# PASSAGE TO READ start

College is different for everyone. For some, it’s a chance to enjoy freedom from the shackles of adult supervision. For others, it’s an opportunity to grind away at the library; the prospect of succeeding in the future dangling in front of them like a carrot on a stick.
Regardless of how you choose to participate at the university level, you can’t be a college student forever. Eventually, you’ll need a job (unless you’re really, really lucky). The best way to land that job? Write a killer cover letter.
Most college students have very little relevant work experience when they are thrust into the workforce. Thankfully, there are ways to navigate around this obstacle, and it all starts with putting together a solid cover letter. I’ll first explore why doing so is critical for young job seekers, and then dive into how they can make it happen.
Why it’s important
The average college student hates written assignments, and often invests little time honing his or her writing. This becomes apparent when you look at recent graduates who’ve entered the workforce.
According to a comprehensive survey conducted by Payscale, 44% of employers believe that writing proficiency is the weakest hard skill of the “just-graduated” demographic. Clearly, hiring managers and bosses are not too thrilled with the way their new hires write.
A cover letter is a golden opportunity to prove that you can write. During the entire job application process it’s your only chance to show that you’re a competent writer, so take advantage of it!
Although knowing how to write a great resume is a big step toward landing work, it doesn’t highlight your writing ability. Only an excellent cover letter can convey such information, so make sure you invest the time to compose yours.
Besides proving you’re a competent writer, a well-written cover letter can also highlight your personality and relevant skills. Check out the following two paragraphs from a bank teller cover letter:
In paragraph one, the applicant shows that he pays attention to detail, citing his first experience visiting the bank to which he’s applying. He doesn’t need to say “I’m detail oriented” — instead, he proves it with his experience. Then in paragraph two, he highlights soft skills (customer service and ability to communicate well), plus mentions some hard skills too (mathematics, languages, software).

# PASSAGE TO READ end
# DATASET EXTRACT start

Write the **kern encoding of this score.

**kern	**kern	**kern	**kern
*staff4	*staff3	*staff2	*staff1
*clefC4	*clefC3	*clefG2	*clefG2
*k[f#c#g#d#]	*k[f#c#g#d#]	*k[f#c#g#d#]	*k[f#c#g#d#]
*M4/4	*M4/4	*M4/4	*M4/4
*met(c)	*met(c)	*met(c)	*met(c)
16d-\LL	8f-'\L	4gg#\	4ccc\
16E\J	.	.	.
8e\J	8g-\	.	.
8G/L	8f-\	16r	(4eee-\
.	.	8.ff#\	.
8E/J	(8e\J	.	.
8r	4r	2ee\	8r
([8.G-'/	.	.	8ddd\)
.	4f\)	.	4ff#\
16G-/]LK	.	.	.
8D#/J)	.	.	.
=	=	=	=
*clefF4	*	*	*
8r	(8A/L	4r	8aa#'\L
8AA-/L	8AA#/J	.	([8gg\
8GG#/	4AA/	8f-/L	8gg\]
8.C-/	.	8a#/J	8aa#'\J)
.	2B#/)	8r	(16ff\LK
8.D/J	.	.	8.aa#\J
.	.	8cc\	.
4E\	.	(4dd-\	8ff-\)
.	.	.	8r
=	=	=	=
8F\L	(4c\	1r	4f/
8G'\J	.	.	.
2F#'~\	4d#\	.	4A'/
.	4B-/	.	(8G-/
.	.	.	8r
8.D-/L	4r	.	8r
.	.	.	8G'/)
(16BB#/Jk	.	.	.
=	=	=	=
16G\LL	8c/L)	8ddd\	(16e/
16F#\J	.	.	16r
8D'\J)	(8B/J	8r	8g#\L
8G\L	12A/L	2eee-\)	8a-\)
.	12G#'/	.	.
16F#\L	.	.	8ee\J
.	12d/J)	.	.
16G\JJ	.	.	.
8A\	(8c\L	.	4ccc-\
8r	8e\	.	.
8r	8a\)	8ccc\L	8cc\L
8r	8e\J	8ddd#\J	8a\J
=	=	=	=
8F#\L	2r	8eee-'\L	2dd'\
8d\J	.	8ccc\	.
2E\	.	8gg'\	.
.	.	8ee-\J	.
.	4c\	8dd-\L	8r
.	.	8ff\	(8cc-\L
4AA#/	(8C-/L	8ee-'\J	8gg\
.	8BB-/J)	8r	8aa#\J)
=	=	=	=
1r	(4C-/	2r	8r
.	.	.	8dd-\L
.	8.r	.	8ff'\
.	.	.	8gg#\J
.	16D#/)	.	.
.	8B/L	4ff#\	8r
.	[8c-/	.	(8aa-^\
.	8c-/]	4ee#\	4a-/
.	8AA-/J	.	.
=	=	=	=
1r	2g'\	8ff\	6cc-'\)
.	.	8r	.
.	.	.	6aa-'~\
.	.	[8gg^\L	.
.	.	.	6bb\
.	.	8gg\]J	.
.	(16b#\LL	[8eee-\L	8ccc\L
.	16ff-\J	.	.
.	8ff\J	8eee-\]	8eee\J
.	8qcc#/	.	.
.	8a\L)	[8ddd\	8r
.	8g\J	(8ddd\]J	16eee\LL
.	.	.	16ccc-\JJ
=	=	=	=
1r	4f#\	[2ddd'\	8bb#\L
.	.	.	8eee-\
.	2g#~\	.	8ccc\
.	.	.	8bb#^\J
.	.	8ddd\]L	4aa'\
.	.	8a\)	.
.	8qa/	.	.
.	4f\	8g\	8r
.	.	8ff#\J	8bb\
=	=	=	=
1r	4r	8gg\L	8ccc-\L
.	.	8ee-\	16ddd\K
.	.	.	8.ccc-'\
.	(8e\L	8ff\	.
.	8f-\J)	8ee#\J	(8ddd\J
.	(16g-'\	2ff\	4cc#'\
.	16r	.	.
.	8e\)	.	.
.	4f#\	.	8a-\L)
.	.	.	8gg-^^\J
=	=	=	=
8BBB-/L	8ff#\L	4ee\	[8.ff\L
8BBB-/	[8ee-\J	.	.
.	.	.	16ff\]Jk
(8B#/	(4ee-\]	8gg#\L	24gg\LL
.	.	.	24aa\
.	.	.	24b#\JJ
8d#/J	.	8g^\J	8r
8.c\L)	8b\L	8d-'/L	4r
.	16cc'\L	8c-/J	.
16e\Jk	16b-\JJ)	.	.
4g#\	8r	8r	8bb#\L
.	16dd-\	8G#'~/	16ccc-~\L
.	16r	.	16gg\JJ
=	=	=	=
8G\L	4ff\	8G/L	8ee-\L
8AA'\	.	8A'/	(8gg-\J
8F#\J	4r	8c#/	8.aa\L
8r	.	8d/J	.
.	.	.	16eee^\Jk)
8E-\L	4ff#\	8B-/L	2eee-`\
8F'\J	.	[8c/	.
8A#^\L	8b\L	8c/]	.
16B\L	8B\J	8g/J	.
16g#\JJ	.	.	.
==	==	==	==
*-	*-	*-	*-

# DATASET EXTRACT end

→ **STATED EXERCISE A**
In the article on cover letters, recast the paragraph that begins "According to a comprehensive survey" as a short bulleted list that keeps its main facts.
→ **STATED EXERCISE B**
Summarize the cover letter article in two sentences.
→ **STATED EXERCISE C**
Carry on the article about cover letters for college graduates, starting after its final sentence.
The data that comes after the cover letter article has no connection to it.

→ **EXERCISE RESULT A**
- Source: a comprehensive survey by Payscale
- Finding: 44% of employers consider writing proficiency the weakest hard skill of recent graduates
- Takeaway: hiring managers and bosses are not pleased with how their new hires write

→ **EXERCISE RESULT B**
College students eventually need jobs and usually have little relevant work experience, so a solid cover letter is the best place to start. Since 44% of employers rate writing as the weakest hard skill of recent graduates, and the cover letter is the only part of the application that shows writing ability, it is a key chance to prove competence while also highlighting personality and relevant skills.

→ **EXERCISE RESULT C**
Many of these skills will be repeated in a resume, but don’t worry! If you can illustrate how they can help your target company meet specific goals, you will definitely impress the hiring manager.
How to write an effective cover letter
Putting together an effective cover letter as a freshly-minted graduate is not rocket science (thankfully). If it seems like it, you might want to check out a cover letter writing guide for comprehensive instructions. Instead of diving into the basics here, this section will explore steps to make yours stand out.
Most likely you are not the only young job seeker including a cover letter in your application, so it’s important to write one that catches the eye of an employer.
The first step is to try and make an emotional connection through your writing. This can be done by:
- Emphasizing your passion for the position. Don’t be dishonest, but if you’re truly excited about the opportunity to work for the target company, bring it up. Explain how you enjoy their products and like the direction they’re heading. Even if you’ve heard that they’re a great company to work for, or the office environment is stimulating — all this information can be incorporated into your cover letter.
- Finding out what charities your target company supports. If you also support this charity or appreciate its contribution to society, make sure to mention it in your writing! Write how you’d love working for a company that contributes to the community in such a positive way.
- Addressing the hiring manager by name. If you’re able to find the name of the person receiving your cover letter, it’s much better than writing something drab like “to whom it may concern.” Check the company website, call the company, surf LinkedIn. We are living in the internet age — this information is most likely available in the public domain.
Step two is to show how you fit into your target company’s future. Look at how Peter Long (the bank teller applicant from earlier) paints himself as the perfect candidate in his closing paragraph:
He first states how the company is expanding rapidly, and then mentions how part of their success is due to top-notch customer service. As someone well-versed in this area, Peter positions himself as the ideal candidate for helping his target company continue their current trajectory.
The third step is to include some experience that proves your competence. It’s okay if you’ve never worked a day in your life — there are still ways to spin your collegiate successes and achievements as relevant ones to the job at hand. Think back on the following three areas of your college days — does anything stick out in your mind?
- Academics: A high GPA, awards & honors, successful school projects — these can all be leveraged in a cover letter. Use them to solidify yourself as dependable, driven, and creative.
- Extra-curricular activities: Extra-curricular activities are great because they show you have passion outside the classroom. If you’ve been involved in any leadership roles here, that’s great to mention as well.
- Volunteering: If you have volunteer experience, demonstrate how it has helped you sharpen a tangible work skill (your ability to communicate with others, your confidence, your organization skills, etc.)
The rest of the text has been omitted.